Excerpt from a dataset:
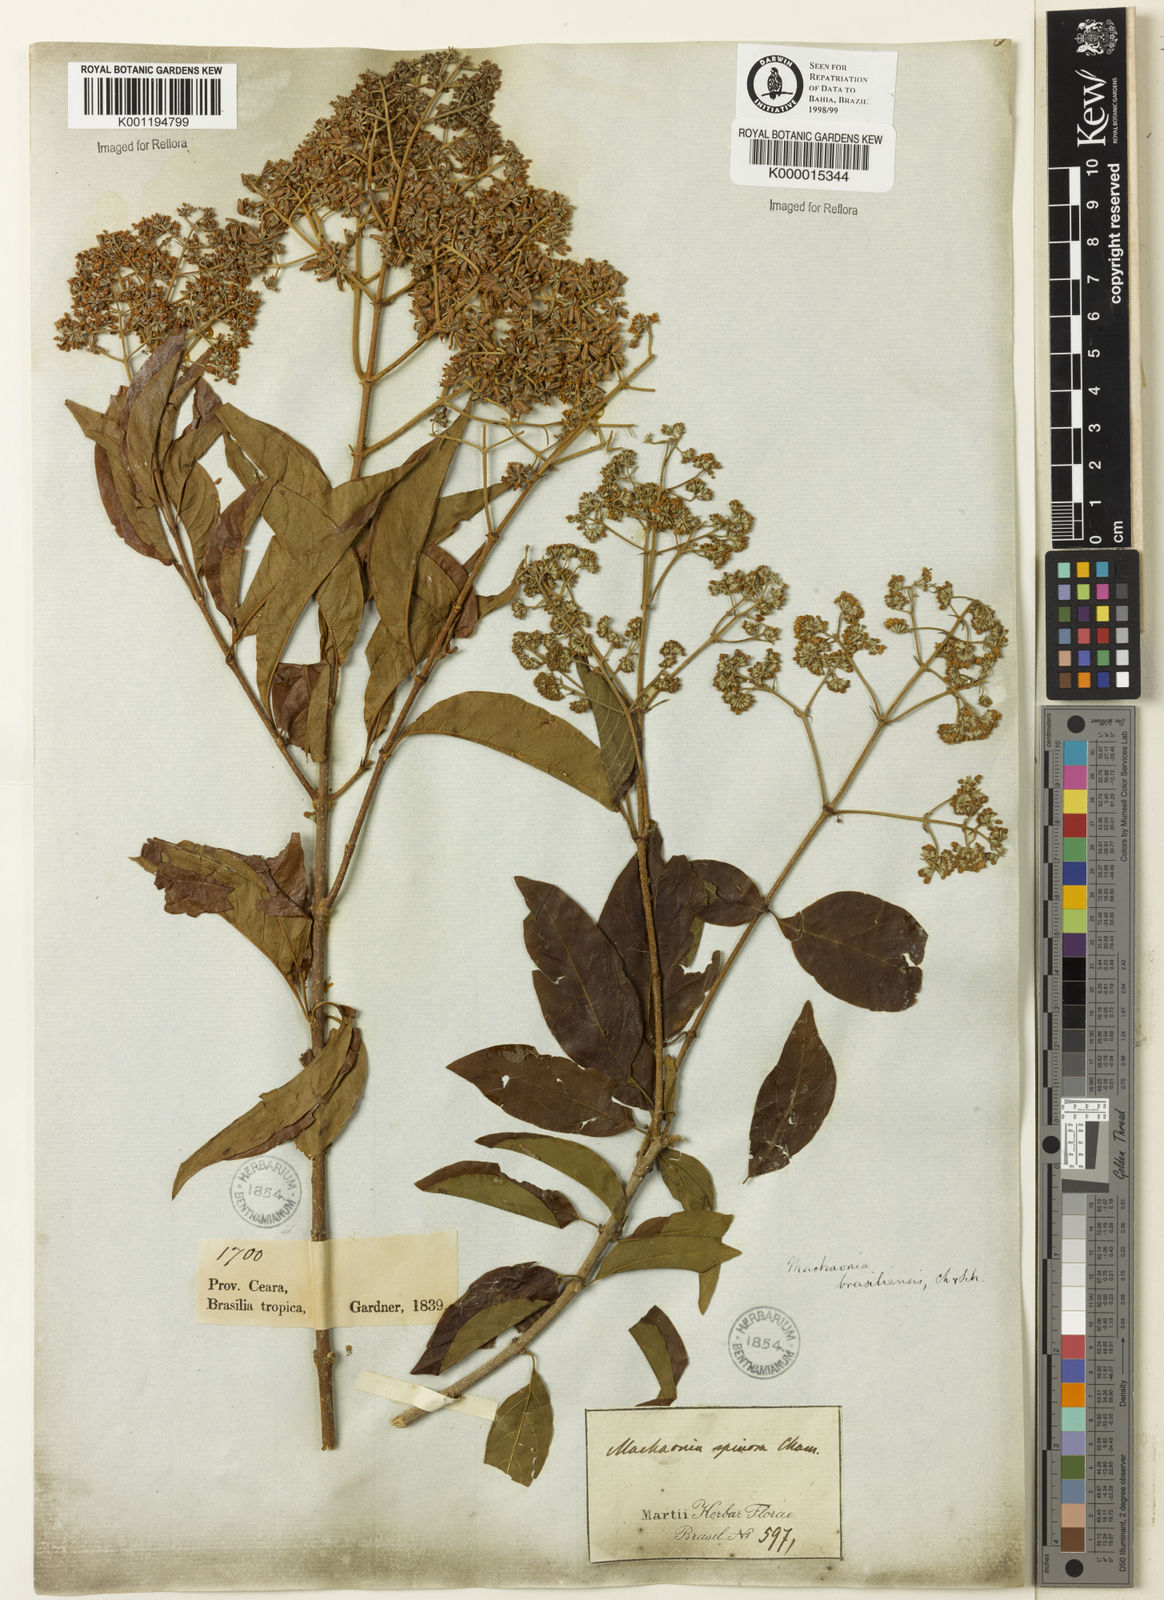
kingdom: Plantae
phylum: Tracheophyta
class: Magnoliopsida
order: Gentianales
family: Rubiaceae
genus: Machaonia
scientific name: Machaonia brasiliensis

==

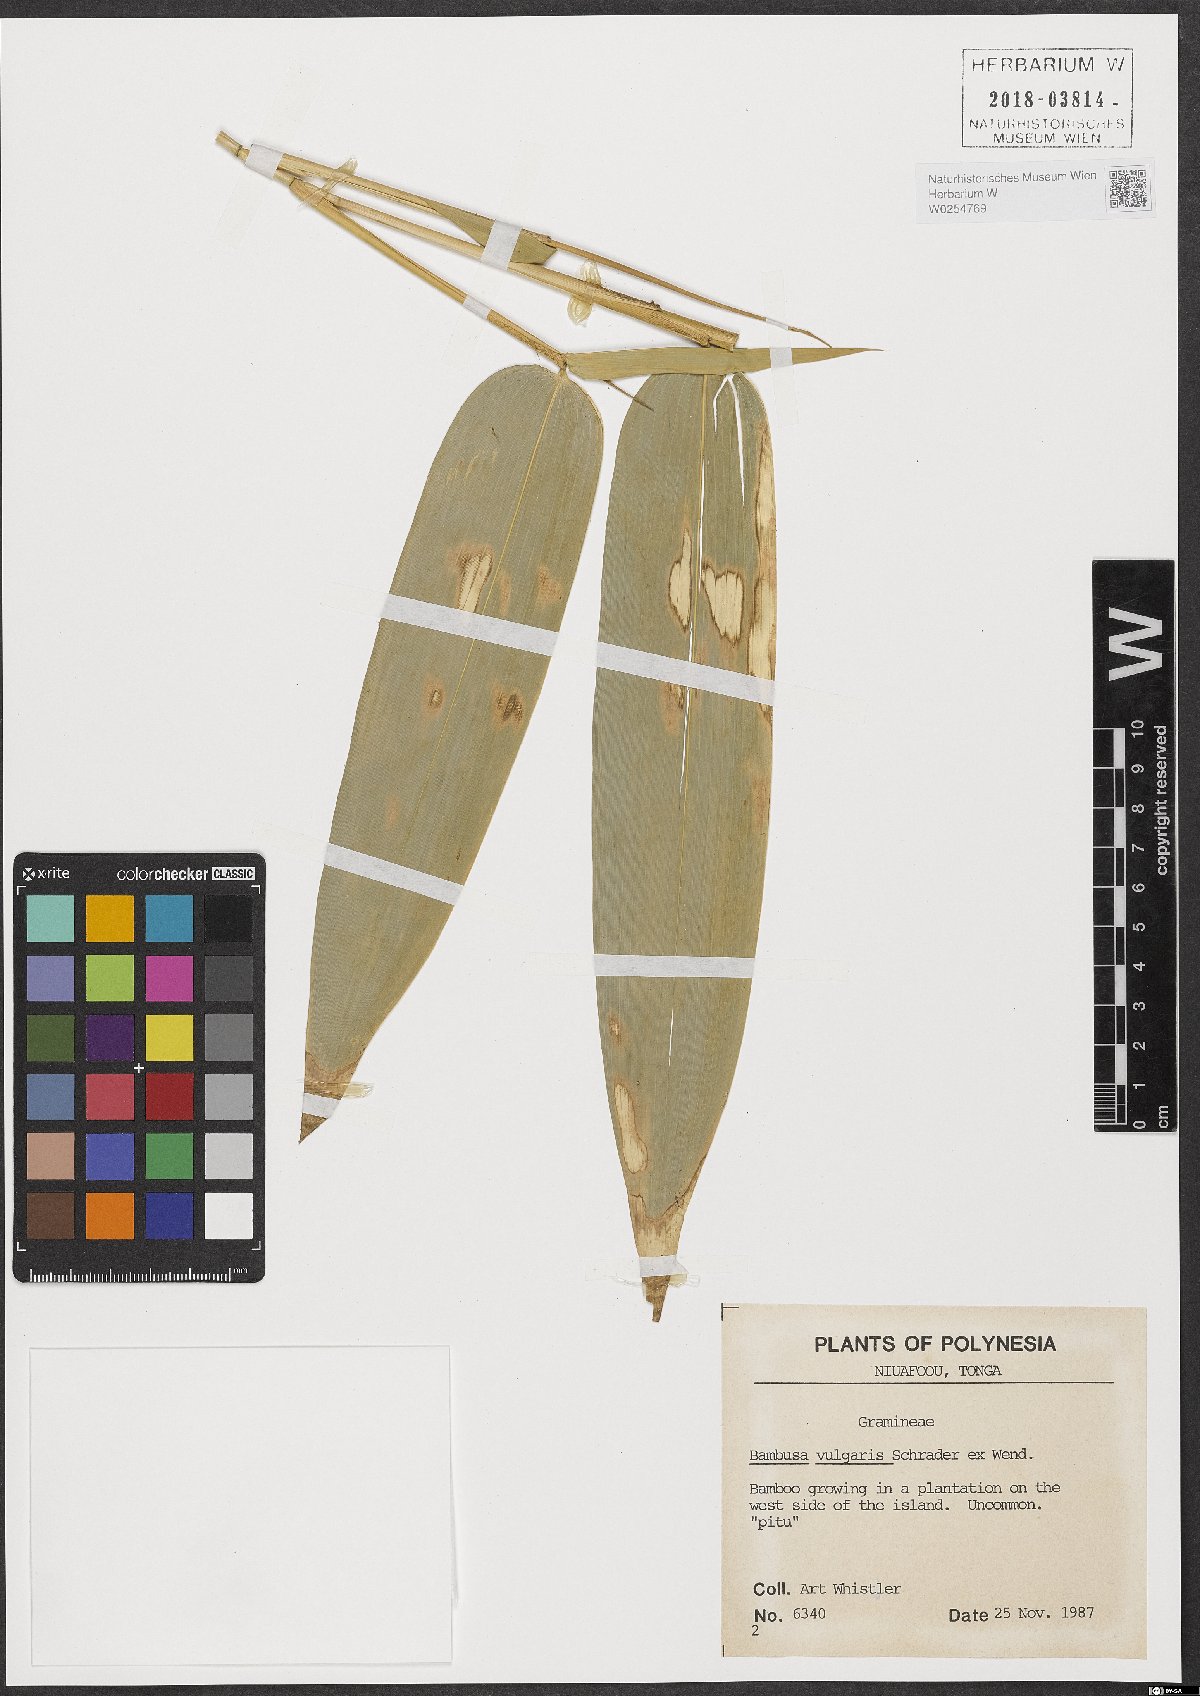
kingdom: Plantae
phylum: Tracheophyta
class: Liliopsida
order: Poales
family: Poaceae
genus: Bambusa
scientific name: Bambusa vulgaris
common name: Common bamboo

YOUR OBJECTIVE: Lay out everything from the line with "class: Liliopsida" down to the line with "common name: Common bamboo" as a numbered list, skipping any blank lines. Include both of those lines and nothing outside them.

SOLUTION TO THIS EXERCISE:
1. class: Liliopsida
2. order: Poales
3. family: Poaceae
4. genus: Bambusa
5. scientific name: Bambusa vulgaris
6. common name: Common bamboo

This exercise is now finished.